The "Vendors Can Lock You Out" part is what makes passkeys entirely a non-starter for me. Especially the additional risk when someone passes away and the heirs are trying to get access to the deceased's accounts. Vendors are well known for saying "we had an agreement with Samantha, and with her death, that agreement has terminated, and no one can be given access that was not pre-designated."
jerf|2 months ago
If he can't get his account back in any reasonable amount of time what chance do I have?
(I see I missed a big HN discussion on this: https://news.ycombinator.com/item?id=46252114 - 1038 comments)
teeray|2 months ago
It would be nice if you could use some legal apparatus to ratchet these agreements into a trust. Corps would hate it though, so it will probably be illegal to do.
dpark|2 months ago
The government can, though. I’m not sure if there’s any existing laws pertaining to transfer of or access to general accounts after death (as opposed to bank accounts which I’m pretty sure there are laws about).
My will says that my executor can access my accounts which alleviates Apple from legal risk if they do grant access but I’m pretty sure they are not obligated to do so.
bobbiechen|2 months ago
I wrote about it here: https://digitalseams.com/blog/what-happens-to-your-online-ac...
jmsgwd|2 months ago
If someone passes away, their family members can use the Emergency Kit to gain access to and use all their credentials - including their passkeys.
(The Emergency Kit also allows you to recover your data in the event that you forget your master passphrase or lose all your devices.)
[1] https://support.1password.com/emergency-kit/
jesseendahl|2 months ago
Whatever process a vendor requires someone to go through in order to gain access to someone's account when they pass away remains the same whether the user previously used a password or a passkey to login.
Are you aware of any vendor that actually does have differing policies based on the account's login credential type? I'm not aware of any.
Macha|2 months ago
The only one who can lock me out of my relationship with e.g. HN is HN.
With passkeys:
Now I can be locked out by HN or by the passkey provider.
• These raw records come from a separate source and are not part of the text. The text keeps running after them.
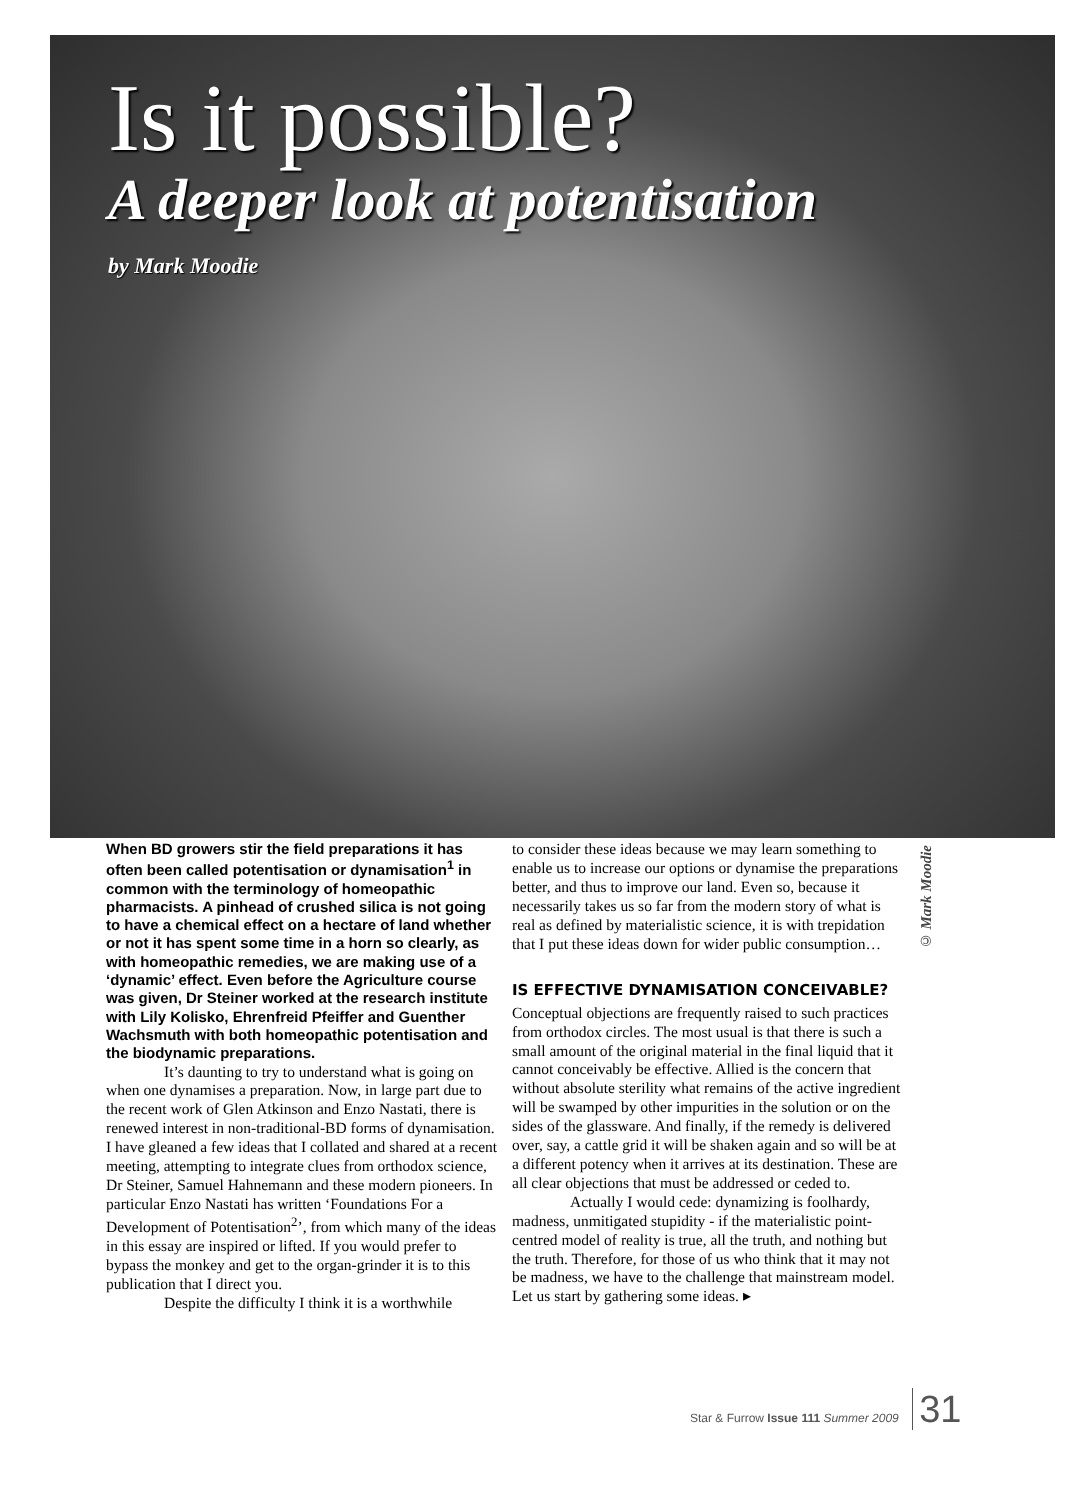Is it possible?
A deeper look at potentisation
by Mark Moodie
When BD growers stir the field preparations it has often been called potentisation or dynamisation<sup>1</sup> in common with the terminology of homeopathic pharmacists. A pinhead of crushed silica is not going to have a chemical effect on a hectare of land whether or not it has spent some time in a horn so clearly, as with homeopathic remedies, we are making use of a ‘dynamic’ effect. Even before the Agriculture course was given, Dr Steiner worked at the research institute with Lily Kolisko, Ehrenfreid Pfeiffer and Guenther Wachsmuth with both homeopathic potentisation and the biodynamic preparations.
It’s daunting to try to understand what is going on when one dynamises a preparation. Now, in large part due to the recent work of Glen Atkinson and Enzo Nastati, there is renewed interest in non-traditional-BD forms of dynamisation. I have gleaned a few ideas that I collated and shared at a recent meeting, attempting to integrate clues from orthodox science, Dr Steiner, Samuel Hahnemann and these modern pioneers. In particular Enzo Nastati has written ‘Foundations For a Development of Potentisation<sup>2</sup>’, from which many of the ideas in this essay are inspired or lifted. If you would prefer to bypass the monkey and get to the organ-grinder it is to this publication that I direct you.
Despite the difficulty I think it is a worthwhile
to consider these ideas because we may learn something to enable us to increase our options or dynamise the preparations better, and thus to improve our land. Even so, because it necessarily takes us so far from the modern story of what is real as defined by materialistic science, it is with trepidation that I put these ideas down for wider public consumption…
IS EFFECTIVE DYNAMISATION CONCEIVABLE?
Conceptual objections are frequently raised to such practices from orthodox circles. The most usual is that there is such a small amount of the original material in the final liquid that it cannot conceivably be effective. Allied is the concern that without absolute sterility what remains of the active ingredient will be swamped by other impurities in the solution or on the sides of the glassware. And finally, if the remedy is delivered over, say, a cattle grid it will be shaken again and so will be at a different potency when it arrives at its destination. These are all clear objections that must be addressed or ceded to.
Actually I would cede: dynamizing is foolhardy, madness, unmitigated stupidity - if the materialistic point-centred model of reality is true, all the truth, and nothing but the truth. Therefore, for those of us who think that it may not be madness, we have to the challenge that mainstream model. Let us start by gathering some ideas. ▸
© Mark Moodie
Star & Furrow Issue 111 Summer 2009 31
Sure I could use a local passkey provider, but the protocol provides a way for the site to enforce a whitelist of passkey providers, so it's not clear that would be an option. Particularly for businesses like banks which tend to adopt an approach of "if a security restriction is possible, it should be applied". Or even just the typical tech PM perspective of "we want to include logos for the log in with X, and I think more than 5 logos is ugly so let's just whitelist Lastpass, 1password, Google, Microsoft and apple and be done with it"
spencerflem|2 months ago
If I want to move a passkey out of my Apple keychain, last I heard the answer is to just make a new passkey. The important part of the secret is 100% under their control. It makes me very squeamish
BizarroLand|2 months ago
I don't want a passkey on my logins but there is no way to disable this prompt on the 3 websites that constantly annoy me for them.
Drives me batty. The company I work for is already paying you for the service I'm using. We use SSO for EVERYTHING, I've already 2FA Authenticated the login, and even if I set up a passkey I will still have to 2FA the login.
I don't use these sites in any personal capacity, and I would never use a site that harasses me in any way if I was not absolutely required to in order to earn a paycheck.
You're not going to get any money out of me, why are you torturing me?